Sunday, February 6, 2011
I dreamed of Africa for the first time since coming home. Only it wasn't a dream it was a nightmare. I rode along the streets of Addis which were lined with orphans. At first they were beautiful and smiling, and I recognized some of them as babies from the Transition Home. I waved and blew kisses.
Maybe the blowing of kisses triggered something in my memory bank, because as dreams sometimes do everything changed. I was no longer seeing sweet faces of babies. At first it was just the boy from the street, and I frantically blew him kisses. (Blowing him kisses with tears marking my cheeks with rivers was the last thing I did for that precious street boy that I now carry in my heart.) And there he was in my dream, but his eyes were hallow and haunted, and his face gaunt, and he clawed for me and screamed for my rescue.

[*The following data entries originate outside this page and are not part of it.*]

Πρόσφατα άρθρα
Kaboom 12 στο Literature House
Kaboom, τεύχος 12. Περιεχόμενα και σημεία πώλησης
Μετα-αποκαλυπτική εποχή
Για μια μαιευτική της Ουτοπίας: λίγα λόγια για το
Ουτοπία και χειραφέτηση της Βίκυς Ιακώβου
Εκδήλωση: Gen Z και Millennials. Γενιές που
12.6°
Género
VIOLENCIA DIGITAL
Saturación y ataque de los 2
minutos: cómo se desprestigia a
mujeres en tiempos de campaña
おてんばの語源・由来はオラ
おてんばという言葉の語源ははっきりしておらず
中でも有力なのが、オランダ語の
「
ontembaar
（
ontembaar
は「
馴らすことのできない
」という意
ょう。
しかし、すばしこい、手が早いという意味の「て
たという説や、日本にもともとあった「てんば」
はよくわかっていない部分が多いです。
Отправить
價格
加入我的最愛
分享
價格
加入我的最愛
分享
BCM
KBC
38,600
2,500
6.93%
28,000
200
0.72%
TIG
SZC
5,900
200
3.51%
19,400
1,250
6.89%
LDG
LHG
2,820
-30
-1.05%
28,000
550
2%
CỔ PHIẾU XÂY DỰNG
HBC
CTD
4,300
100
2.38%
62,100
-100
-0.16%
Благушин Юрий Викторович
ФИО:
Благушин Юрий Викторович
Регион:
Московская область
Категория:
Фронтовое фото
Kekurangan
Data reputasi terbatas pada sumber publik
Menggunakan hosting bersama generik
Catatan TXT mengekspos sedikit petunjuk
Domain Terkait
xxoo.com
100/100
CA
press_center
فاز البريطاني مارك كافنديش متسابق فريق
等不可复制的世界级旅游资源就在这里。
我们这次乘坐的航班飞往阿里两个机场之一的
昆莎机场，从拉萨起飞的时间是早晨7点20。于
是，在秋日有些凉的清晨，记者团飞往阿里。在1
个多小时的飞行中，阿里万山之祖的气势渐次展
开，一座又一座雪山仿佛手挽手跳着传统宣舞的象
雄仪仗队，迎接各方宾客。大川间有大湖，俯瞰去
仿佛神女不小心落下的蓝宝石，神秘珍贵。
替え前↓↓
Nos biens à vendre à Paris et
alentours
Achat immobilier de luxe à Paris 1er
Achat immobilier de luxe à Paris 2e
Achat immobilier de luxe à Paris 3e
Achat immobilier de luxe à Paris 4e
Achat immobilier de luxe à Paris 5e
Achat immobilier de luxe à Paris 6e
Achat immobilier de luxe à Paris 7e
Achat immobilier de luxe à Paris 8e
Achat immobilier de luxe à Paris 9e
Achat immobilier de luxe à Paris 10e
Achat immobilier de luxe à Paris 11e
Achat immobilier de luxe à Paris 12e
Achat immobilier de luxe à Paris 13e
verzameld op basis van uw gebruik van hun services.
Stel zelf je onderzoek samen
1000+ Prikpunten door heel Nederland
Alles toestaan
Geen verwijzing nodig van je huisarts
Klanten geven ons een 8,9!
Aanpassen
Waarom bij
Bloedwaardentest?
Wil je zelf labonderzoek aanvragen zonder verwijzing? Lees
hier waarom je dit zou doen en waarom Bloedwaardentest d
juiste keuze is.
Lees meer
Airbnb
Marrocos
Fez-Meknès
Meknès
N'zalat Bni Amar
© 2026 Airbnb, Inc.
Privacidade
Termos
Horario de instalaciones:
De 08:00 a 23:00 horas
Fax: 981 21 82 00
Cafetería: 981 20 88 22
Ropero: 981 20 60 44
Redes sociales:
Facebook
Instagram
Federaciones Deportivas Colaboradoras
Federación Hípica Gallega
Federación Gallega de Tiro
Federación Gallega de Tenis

My temples pounded in fear, and I began to panic, and I knew I could do nothing. And as I continued to bump through the dusty streets of Addis the brown faces of babies and children came into view. Only none of them were smiling. Some of them were obviously sick and some mangled and disfigured. All crying and screaming for me to take them home. And it was too much. I buried my face and covered my eyes sobbing and screaming knowing I could do nothing.
Then I awoke and discovered it was just a dream, just a terrible nightmare. My breathing slowed, and I shivered and I awoke my sleeping husband for comfort and soothing whispers. It was just a horrible nightmare I thought as I closed my eyes and begged for sleep to come steal me.
But sleep stayed away as I realized that the little boy on the street in Addis and all those orphans that I held and played with and watched and witnessed on the streets and in the cold orphanages could not wake up. For their nightmare is their reality.
And I again wrestle with how to change, how to live, how to be, now that I know and have seen. How do I do this? How do I fully live and fully remember all those I have left behind?